Offended for he disliked brats, Richard decided to ignore him. He was just young enough not to be blamed by his blade.
“Well, you’re mute or what?”
Annoyed at the child’s stubbornness, Richard Frates pressed Old Bastard but Old Bastard refused to advance, as he was bowing to a king of instincts, more animal than man. Dismounting, Richard dragged Old Bastard who couldn’t resist his strength. As he walked past the monk in red robes, he heard him say, with a voice of stern compassion:
“You won’t be able to run forever, the demon is the first of many…”
And he began running down the road. Richard Frates was so shocked that he didn’t react and the child had disappeared in the Fog. Old Bastard shivered.
“Boy!” the fiery-haired kingslayer yelled. “Come back or I’ll…”
Or he’ll what? Would Richard Frates, Assassin of Kings, slay a child?
First, Richard cursed in ancient Illyrian. He said the most unholy words that his mind granted his arsenal of nastiness. He threaten to kill him, to rape his mother and disgrace his father’s body! But the boy was gone. Richard should find him and kill him right away. For some reason, the child who bore the same bracelet as Saint Rohan knew of his identity, whereabouts and had been expecting him, calling Gunner a demon. A demon?
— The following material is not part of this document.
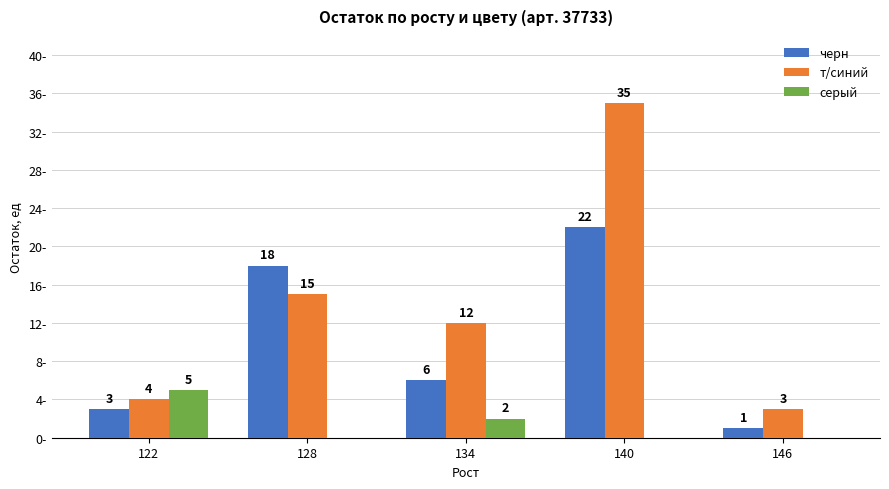

Between 122 and 140, which series saw the biggest shift?

т/синий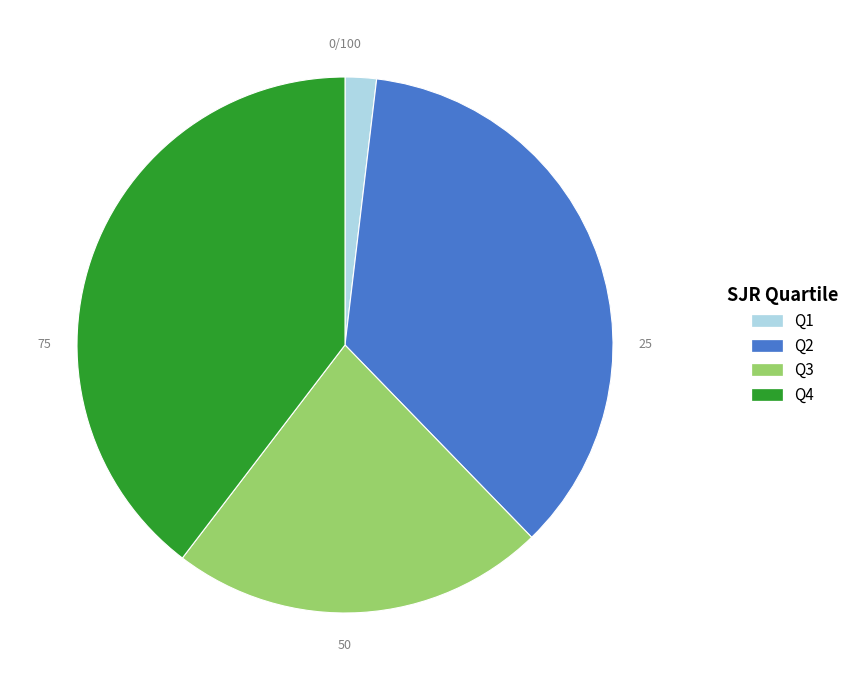

What is the smallest slice in the pie chart?

Q1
Second, he blasted a giant ball of fire into the air, one that the Fog turned into a dragon’s roar! A fire storm that blasted the walls of Isildaen. Fire and death… Screams echoed.
Bah! Even if he loved windrunners, he never liked sodomites anyway!
Third, Richard cursed again before frowning. Did he really needed these nuisances?
How foolish was he?
His master, Bromingald Brommsson, had once warned him against his great skill. He didn’t breathe enough… He had a dangerous temper.
The boy had said the truth. He won’t be able to run forever, for he had the carry the weight of his past rages… Worse, the creature calling itself Gunner was a demon, and Richard had never seen any of these eluding creatures. Every soul feared demons, but none had actually seen them. Norman called himself a demonslayer, but draedars had human roots.. There was no other explanation… “Gunner” could hide his aura and was nothing like a human. He had wandered a land crowded with spellcasters and Kyai knights and avoid detection. Only Richard had read through the crimes of its skin. A demon… There were no such things. Only existed twisted beings with weaknesses and proprieties that obeyed laws. Succubus, ghouls, deatheaters and murlocs were degenerates born out humanity’s folly that was the practice of magic.
Looking up at the burning walls, Richard Frates decided not to pursue a pointless vengeance. He had been outmaneuvered and they have found his trace.
Windrunners didn’t need to pay further than they already had. Closing his eyes in the Kyai way, Richard was reassured. None of them had died. Venturing further up Isildaen, he proposed his help to the windrunners, ignorant of his role in the fire, and he helped casting away the fire, using his practical knowledge. Punishing himself, he didn’t use magic and used his bare hands along the windrunners to kill the fire.
Only after, did he take the time to buy the ingredients, recalling his studies at the University. Iron, garlic, mithril… Pipes, one to immobilize Gunner, one for himself. Then, Rick the inn-keeper was thanked by the matriarch, an older woman with the wisdom of the wild, offered him two gifts: a wash for Old Bastard, and for Rick a pretty whore. For Old Bastard had behaved poorly, Richard only accepted the second.
After all, confronting a demon required a clear head.